The Secrets of Segmentation Success

By Dave Friedman
Companies are spending big bucks to get people to visit their Web sites. But for many, conversions are low, abandonment rates are high and site visitors are unsatisfied. Dave Friedman offers segmentation and content targeting tips that will bring traffic to your site.

For many businesses the Internet has become a primary avenue for customer interactions and brand expression. Companies are spending big bucks to get people to visit their sites, creating interactive and engaging personalized content. But for many, conversions are low, abandonment rates are high and site visitors are unsatisfied.

Online segmentation and content targeting can significantly improve business performance. While multifaceted, the process is straightforward:

* Segment your market and/or customer base into "buckets."
* Select the segments that will generate the highest value as your targets.
* Develop specific content, offers and navigation for targets.
* Leverage targeting rules to dynamically deliver a contextual online experience.
* Track and analyze behavior of visitors to your sites.
* Analyze this behavior to inform your segmentation strategies.

Segmentation is the process of dividing your market into a manageable number of distinct groups with common attributes. These divisions allow online marketers to target segments for relevant offers and promotions.

Once the segments are created, you can create targeting rules to drive specific content and navigation to segments based on campaign goals or business objectives. These rules are associated with specific areas of a Web page and eventually drive automated delivery of the right experience to the right segment at the moment of highest impact.

The basic rule for effective segmentation is to focus on a limited number of high-value groups.

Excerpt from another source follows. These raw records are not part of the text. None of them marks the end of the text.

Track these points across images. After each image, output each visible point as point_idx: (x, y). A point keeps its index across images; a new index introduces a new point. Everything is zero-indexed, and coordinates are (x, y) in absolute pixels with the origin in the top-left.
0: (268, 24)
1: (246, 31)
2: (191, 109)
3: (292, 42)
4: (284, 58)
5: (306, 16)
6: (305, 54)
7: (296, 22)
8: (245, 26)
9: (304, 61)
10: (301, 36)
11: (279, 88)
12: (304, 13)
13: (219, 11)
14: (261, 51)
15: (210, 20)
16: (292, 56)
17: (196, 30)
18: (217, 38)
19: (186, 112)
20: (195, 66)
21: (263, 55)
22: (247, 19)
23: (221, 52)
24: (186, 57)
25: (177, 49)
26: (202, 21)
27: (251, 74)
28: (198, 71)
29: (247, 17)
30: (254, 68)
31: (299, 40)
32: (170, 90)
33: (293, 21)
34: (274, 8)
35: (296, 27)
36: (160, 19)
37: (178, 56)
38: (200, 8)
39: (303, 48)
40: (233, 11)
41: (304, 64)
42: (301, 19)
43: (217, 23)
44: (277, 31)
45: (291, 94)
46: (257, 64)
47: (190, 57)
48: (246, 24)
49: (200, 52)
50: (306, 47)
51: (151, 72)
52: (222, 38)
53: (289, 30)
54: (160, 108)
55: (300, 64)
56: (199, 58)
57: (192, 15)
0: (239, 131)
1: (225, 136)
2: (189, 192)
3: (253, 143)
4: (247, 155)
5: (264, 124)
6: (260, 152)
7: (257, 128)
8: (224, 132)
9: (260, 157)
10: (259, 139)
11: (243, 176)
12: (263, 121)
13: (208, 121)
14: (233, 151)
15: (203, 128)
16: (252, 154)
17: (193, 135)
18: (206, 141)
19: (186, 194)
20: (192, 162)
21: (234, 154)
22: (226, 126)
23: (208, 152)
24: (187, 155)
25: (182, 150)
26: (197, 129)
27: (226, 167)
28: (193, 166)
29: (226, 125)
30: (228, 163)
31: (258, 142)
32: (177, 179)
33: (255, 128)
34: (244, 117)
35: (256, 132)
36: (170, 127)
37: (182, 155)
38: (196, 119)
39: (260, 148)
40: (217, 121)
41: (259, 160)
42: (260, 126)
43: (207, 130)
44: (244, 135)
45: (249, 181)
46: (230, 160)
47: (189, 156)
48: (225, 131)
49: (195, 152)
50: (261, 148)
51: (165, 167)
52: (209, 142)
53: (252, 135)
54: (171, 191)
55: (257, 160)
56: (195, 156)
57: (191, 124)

Dividing your market into many small, less distinct segments can be difficult to manage and may dilute your resources. Similarly, taking a phased approach and focusing first on high-value real estate rather than site-wide integration ensures faster time to impact and provides time for testing and improvement. Strategies that target the "low hanging fruit" will pay off the most quickly.

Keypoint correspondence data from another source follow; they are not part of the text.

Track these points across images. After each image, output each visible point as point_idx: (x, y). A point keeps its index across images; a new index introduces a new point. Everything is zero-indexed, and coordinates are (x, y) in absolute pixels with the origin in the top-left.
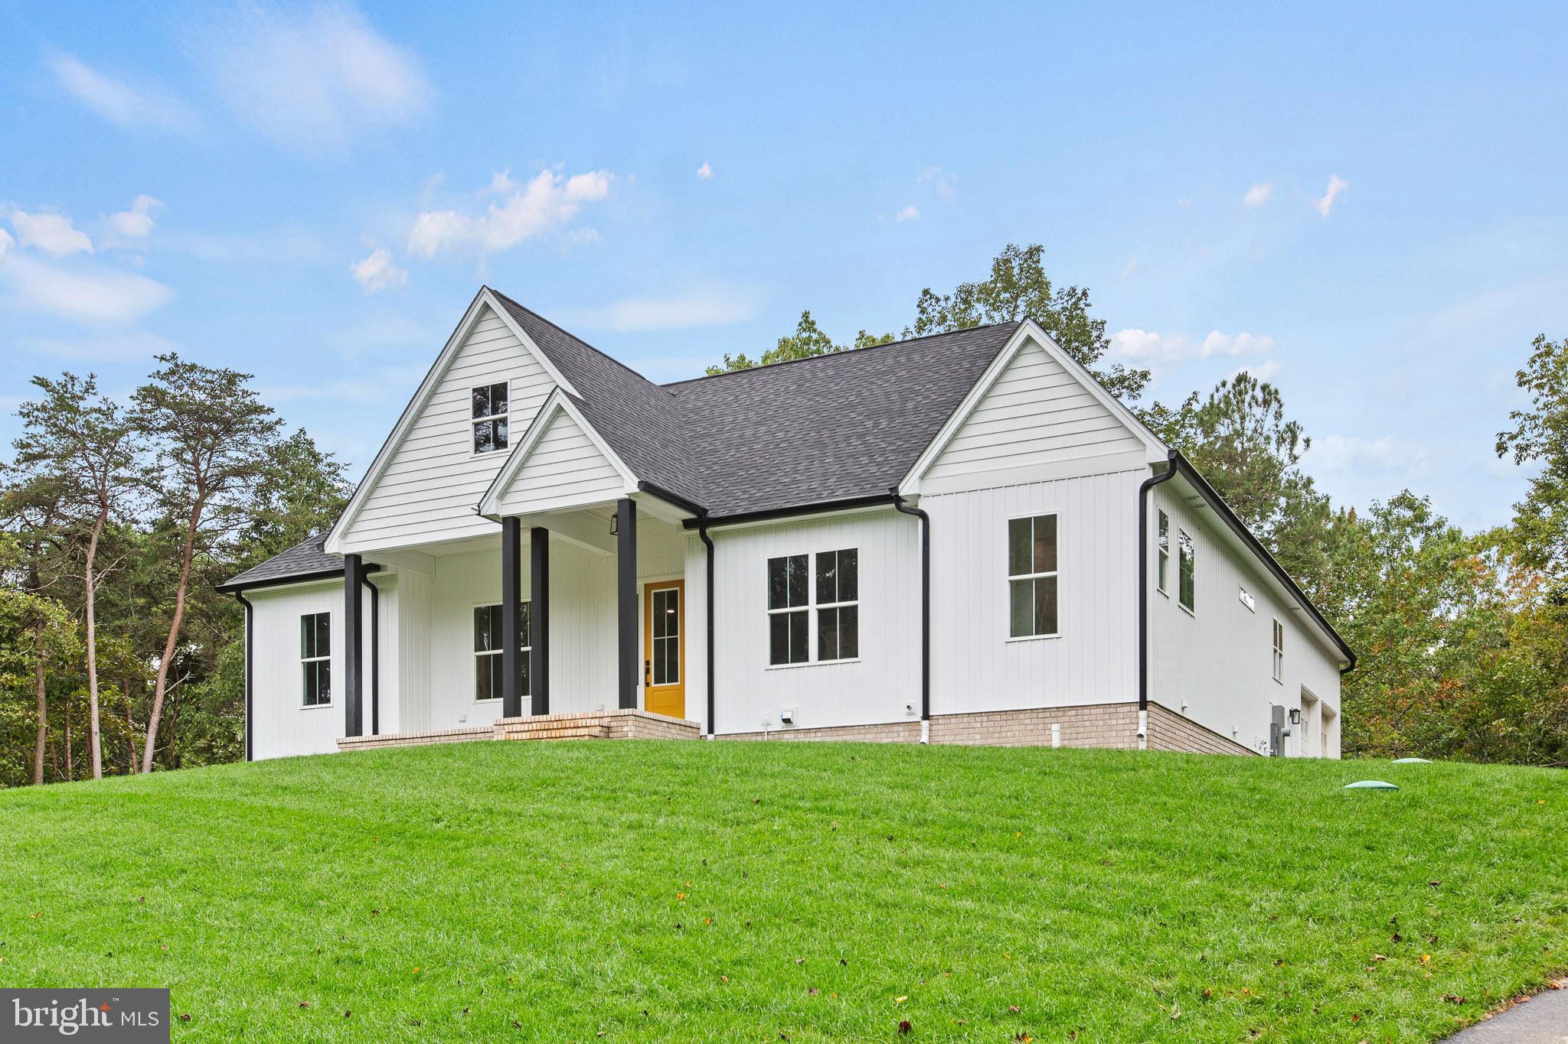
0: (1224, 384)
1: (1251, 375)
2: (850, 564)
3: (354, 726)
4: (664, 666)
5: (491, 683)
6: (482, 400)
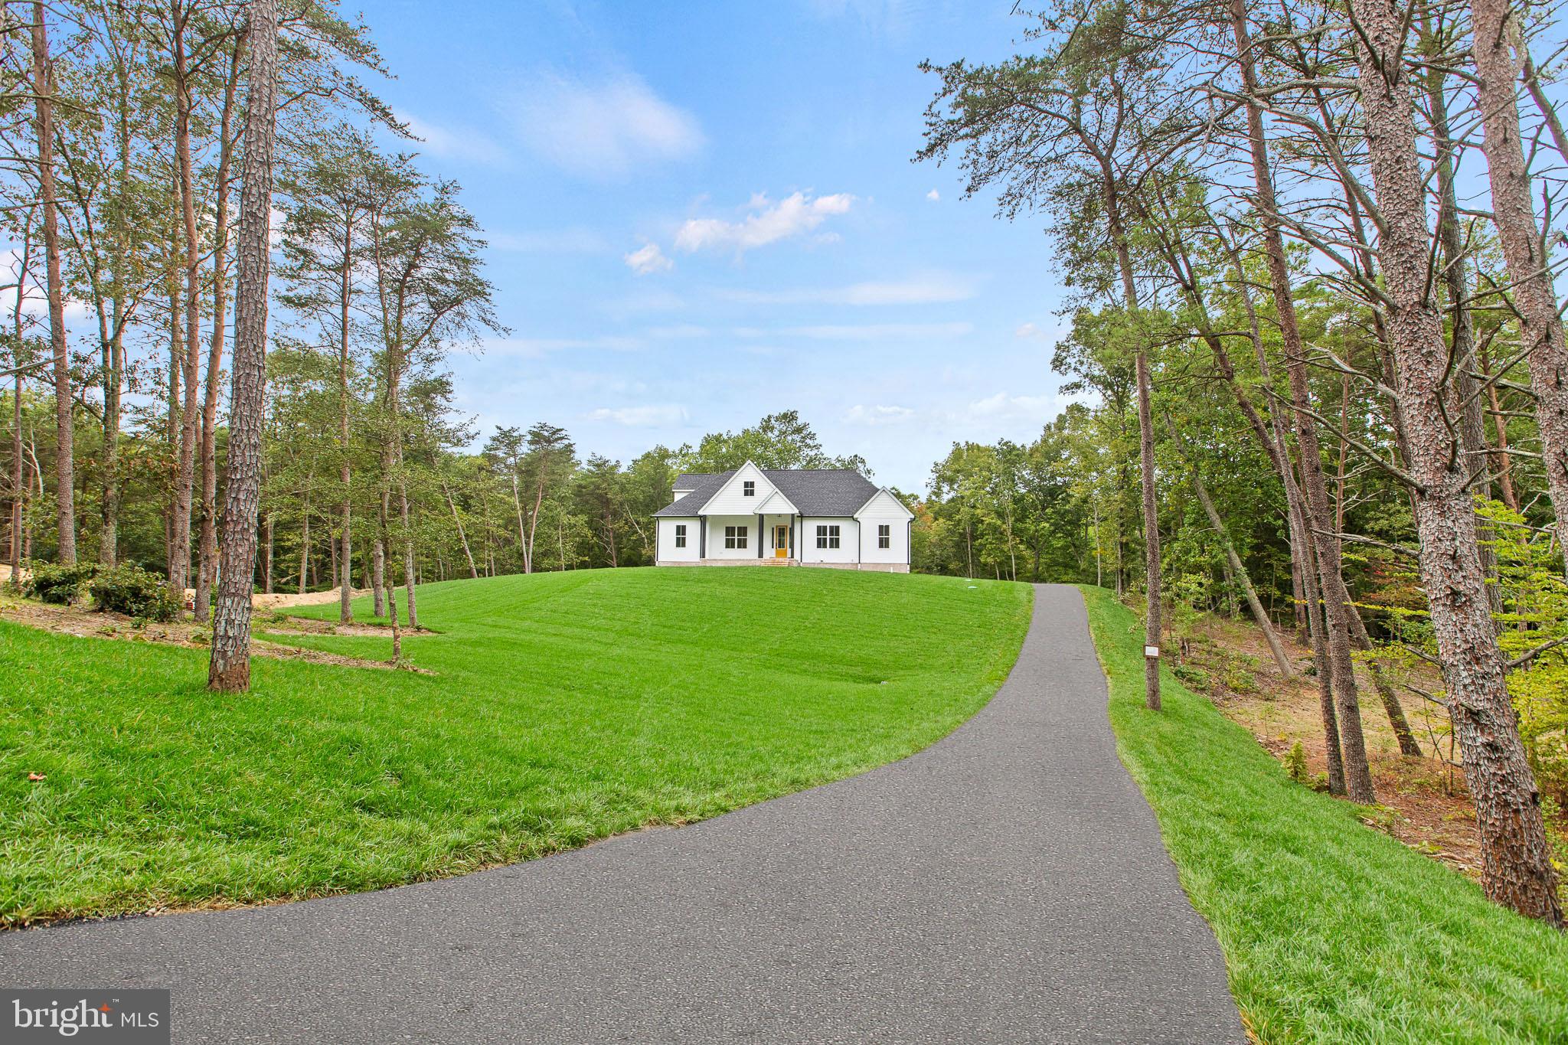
2: (837, 528)
3: (703, 555)
4: (781, 544)
5: (730, 544)
6: (746, 484)
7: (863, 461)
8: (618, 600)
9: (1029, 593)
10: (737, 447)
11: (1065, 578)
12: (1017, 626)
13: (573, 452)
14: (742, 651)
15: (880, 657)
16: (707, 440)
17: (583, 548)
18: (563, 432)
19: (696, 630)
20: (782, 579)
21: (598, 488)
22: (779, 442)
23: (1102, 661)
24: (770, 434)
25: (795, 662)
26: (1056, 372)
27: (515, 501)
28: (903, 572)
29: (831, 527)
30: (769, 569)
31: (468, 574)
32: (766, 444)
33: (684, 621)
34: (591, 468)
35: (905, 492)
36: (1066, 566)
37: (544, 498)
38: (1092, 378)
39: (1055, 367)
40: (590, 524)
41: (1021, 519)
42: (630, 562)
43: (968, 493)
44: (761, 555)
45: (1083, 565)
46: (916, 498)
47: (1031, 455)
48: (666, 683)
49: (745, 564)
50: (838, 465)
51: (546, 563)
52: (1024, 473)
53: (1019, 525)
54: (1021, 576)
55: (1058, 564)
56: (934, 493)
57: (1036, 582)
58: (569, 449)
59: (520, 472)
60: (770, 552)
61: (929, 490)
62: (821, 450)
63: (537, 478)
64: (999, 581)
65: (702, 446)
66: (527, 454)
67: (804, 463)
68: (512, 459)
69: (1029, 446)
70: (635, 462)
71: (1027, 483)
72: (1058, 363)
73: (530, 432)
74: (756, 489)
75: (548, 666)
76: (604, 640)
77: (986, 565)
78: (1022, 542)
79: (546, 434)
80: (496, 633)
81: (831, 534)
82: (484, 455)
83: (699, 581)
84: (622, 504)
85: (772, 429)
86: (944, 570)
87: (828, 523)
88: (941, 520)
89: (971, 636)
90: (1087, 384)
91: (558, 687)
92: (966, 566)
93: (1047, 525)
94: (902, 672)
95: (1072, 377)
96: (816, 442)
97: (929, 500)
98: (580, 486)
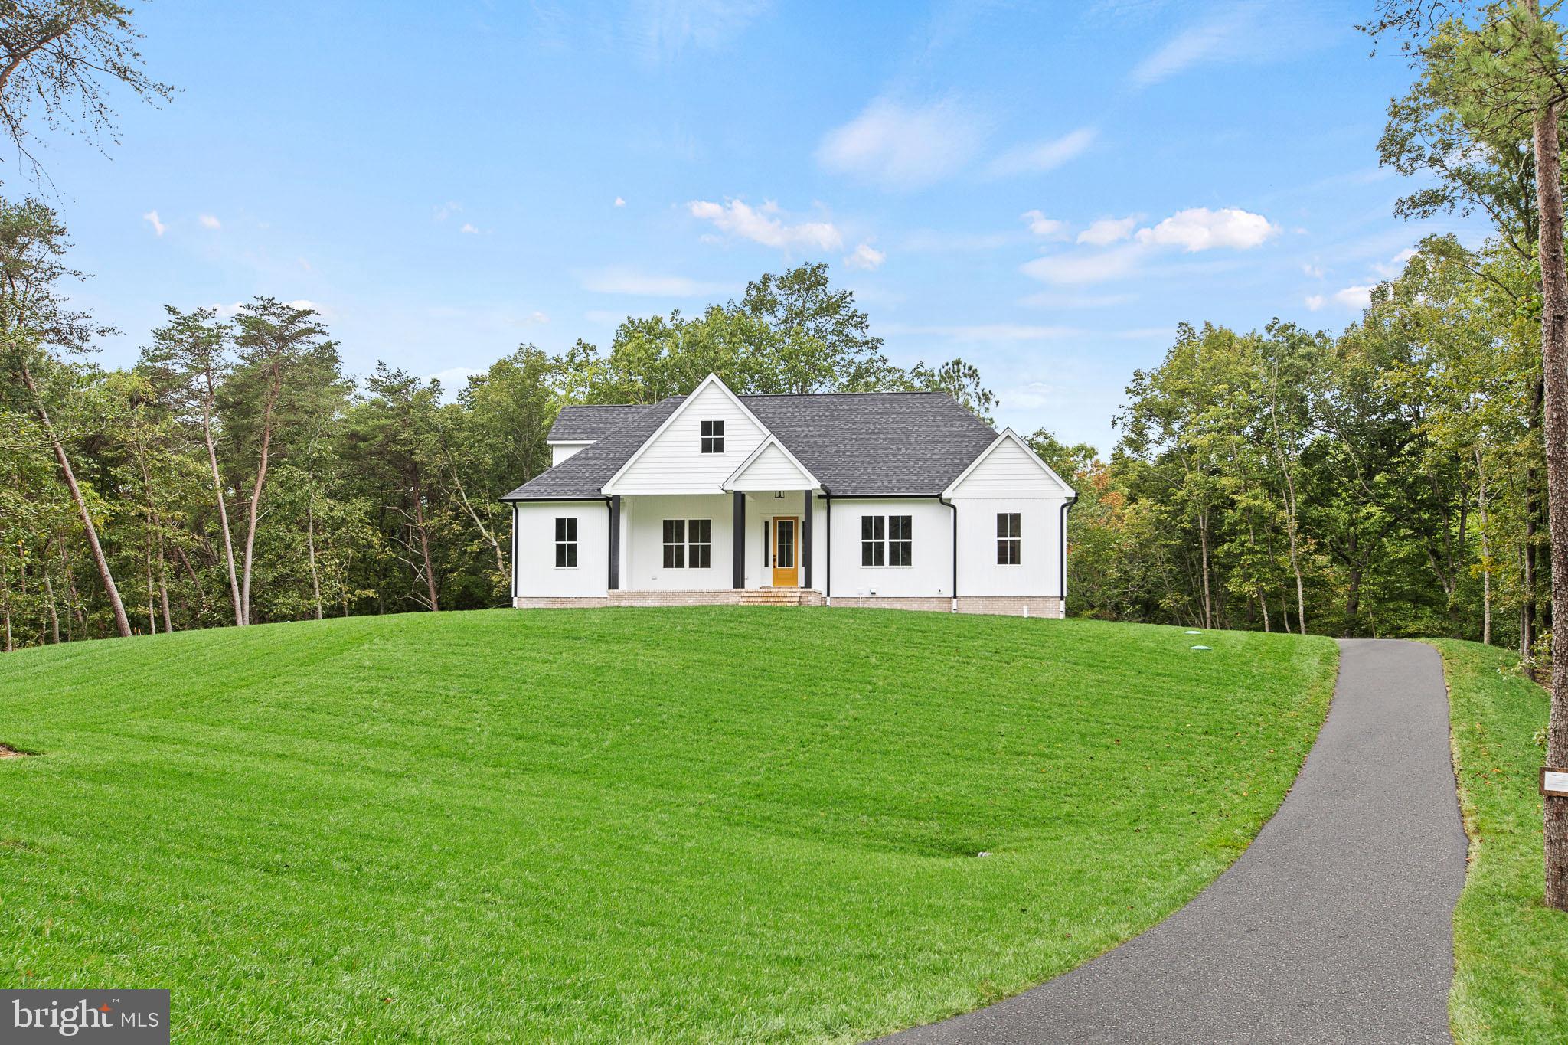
0: (947, 364)
1: (964, 361)
2: (907, 521)
3: (613, 583)
4: (784, 558)
5: (673, 559)
6: (706, 427)
7: (973, 373)
8: (422, 683)
9: (1326, 660)
10: (691, 345)
11: (1413, 627)
12: (1291, 732)
13: (336, 360)
14: (682, 788)
15: (981, 800)
16: (629, 331)
17: (362, 570)
18: (313, 319)
19: (587, 745)
20: (782, 634)
21: (392, 438)
22: (786, 333)
23: (1468, 805)
24: (767, 318)
25: (795, 811)
26: (1390, 169)
27: (214, 470)
28: (1050, 614)
29: (894, 520)
30: (755, 612)
31: (110, 629)
32: (757, 340)
33: (562, 725)
34: (377, 395)
35: (1066, 440)
36: (1418, 600)
37: (275, 463)
38: (1468, 178)
39: (1386, 158)
40: (378, 518)
41: (1322, 499)
42: (469, 600)
43: (1204, 440)
44: (739, 581)
45: (1453, 597)
46: (1090, 453)
47: (1342, 355)
48: (500, 858)
49: (706, 600)
50: (917, 383)
51: (283, 602)
52: (1328, 395)
53: (1316, 511)
54: (1316, 622)
55: (1401, 596)
56: (1129, 442)
57: (1351, 635)
58: (327, 355)
59: (222, 406)
60: (759, 575)
61: (1118, 434)
62: (882, 350)
63: (257, 420)
64: (1267, 636)
65: (618, 346)
66: (239, 369)
67: (845, 381)
68: (203, 378)
69: (1337, 334)
70: (475, 381)
71: (1331, 419)
72: (1393, 148)
73: (240, 319)
74: (727, 436)
75: (246, 822)
76: (384, 768)
77: (1241, 599)
78: (1321, 548)
79: (274, 321)
80: (154, 754)
81: (893, 534)
82: (141, 369)
83: (602, 639)
84: (445, 475)
85: (772, 306)
86: (1150, 612)
87: (886, 511)
88: (1143, 502)
89: (1185, 754)
90: (1458, 193)
91: (253, 867)
92: (1197, 603)
93: (1374, 509)
94: (1025, 833)
95: (1427, 178)
96: (870, 334)
97: (1117, 457)
98: (354, 436)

Ongoing testing and refinement is required to ensure continual improvement of the performance of your site. Once you have a clear profile of a segment and have created targeting rules—"if a site visitor clicks here and is not a returning customer, present this offer"—you can begin testing everything from segment definitions and targeting rules to specific messages, offers and promotions. Remember, segmentation is an evolutionary process, not an end state. Failure is necessary and expected.

What's the payoff? Online segmentation and content targeting can make your site more relevant, your marketing campaigns more effective, and help engage your customers and prospects in a richer, more forceful dialogue. It can also improve direct response metrics, convert visits into sales, improve the messaging behind a brand, and give you more insight into your marketplace and customers. As your customers move through different life-cycle phases, segmentation can also help sustain customer loyalty.

Segmentation impacts profits by increasing the total number—and average value—of transactions, and helping identify both new possible niche products and profitable premium customer segments. It also allows you to address different customer needs without expanding your product range by using different bundles, incentives, and promotions. Studies show that companies with propositions that are tailored to specific customer segments increase their profits from 5% to 15%.